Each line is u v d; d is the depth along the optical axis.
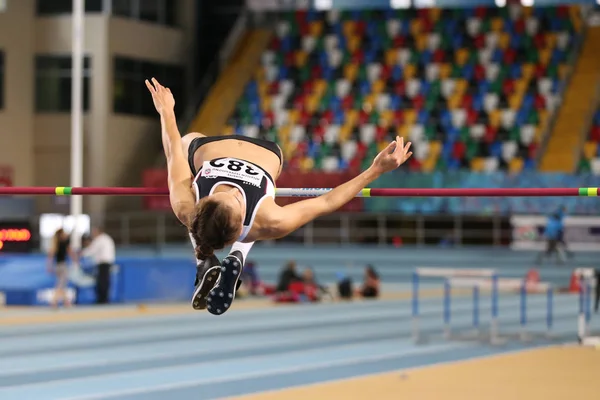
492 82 34.47
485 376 11.89
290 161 33.72
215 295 5.71
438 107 34.16
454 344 15.25
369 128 34.03
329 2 37.16
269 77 35.81
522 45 35.12
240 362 13.18
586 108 33.41
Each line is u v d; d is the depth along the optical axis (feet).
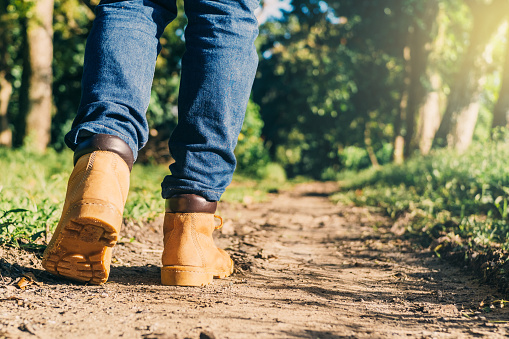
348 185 50.03
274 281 7.20
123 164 5.38
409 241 12.85
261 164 72.08
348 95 78.18
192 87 6.05
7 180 14.39
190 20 6.14
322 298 6.22
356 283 7.52
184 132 6.17
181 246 6.33
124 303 5.13
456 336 4.48
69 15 50.52
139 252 8.86
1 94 46.88
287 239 13.11
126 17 5.59
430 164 31.24
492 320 5.16
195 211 6.37
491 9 47.42
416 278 8.14
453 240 10.99
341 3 60.95
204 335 3.99
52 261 5.52
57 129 61.36
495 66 56.03
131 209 12.48
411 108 59.57
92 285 5.90
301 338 4.20
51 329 4.08
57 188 14.03
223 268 7.02
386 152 107.45
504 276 7.27
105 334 4.01
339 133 92.58
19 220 8.17
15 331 3.96
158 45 5.79
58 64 54.90
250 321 4.68
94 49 5.46
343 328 4.67
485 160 21.65
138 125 5.54
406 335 4.50
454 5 55.83
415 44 57.52
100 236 5.24
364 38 65.92
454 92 49.62
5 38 47.14
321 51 78.48
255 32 6.32
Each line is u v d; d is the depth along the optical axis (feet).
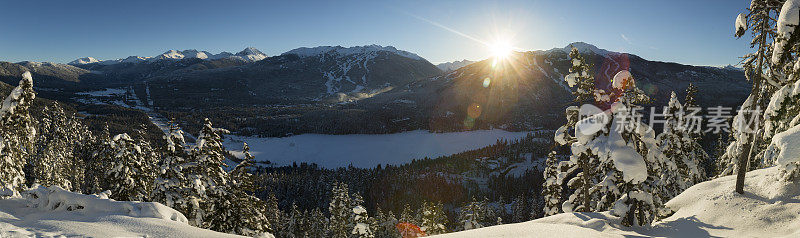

——

Give the lines exactly, from the first line of the entries to the line with "255 32 6.32", both ends included. Skip the pictures.

* **Solved problem**:
Each line is u v d; d is the depth along the optical axis.
492 82 34.47
485 376 11.89
290 161 33.72
215 295 5.71
438 107 34.16
454 344 15.25
369 128 34.03
329 2 37.16
269 77 35.81
522 45 35.12
240 362 13.18
586 108 33.41
Each line is u v d; d is the depth along the optical axis (feet).
348 185 50.03
274 281 7.20
123 164 5.38
409 241 12.85
261 164 72.08
348 95 78.18
192 87 6.05
7 180 14.39
190 20 6.14
322 298 6.22
356 283 7.52
184 132 6.17
181 246 6.33
124 303 5.13
456 336 4.48
69 15 50.52
139 252 8.86
1 94 46.88
287 239 13.11
126 17 5.59
430 164 31.24
492 320 5.16
195 211 6.37
491 9 47.42
416 278 8.14
453 240 10.99
341 3 60.95
204 335 3.99
52 261 5.52
57 129 61.36
495 66 56.03
131 209 12.48
411 108 59.57
92 285 5.90
301 338 4.20
51 329 4.08
57 188 14.03
223 268 7.02
386 152 107.45
504 276 7.27
105 334 4.01
339 133 92.58
19 220 8.17
15 331 3.96
158 45 5.79
58 64 54.90
250 321 4.68
94 49 5.46
343 328 4.67
485 160 21.65
138 125 5.54
406 335 4.50
454 5 55.83
415 44 57.52
100 236 5.24
364 38 65.92
454 92 49.62
5 38 47.14
321 51 78.48
255 32 6.32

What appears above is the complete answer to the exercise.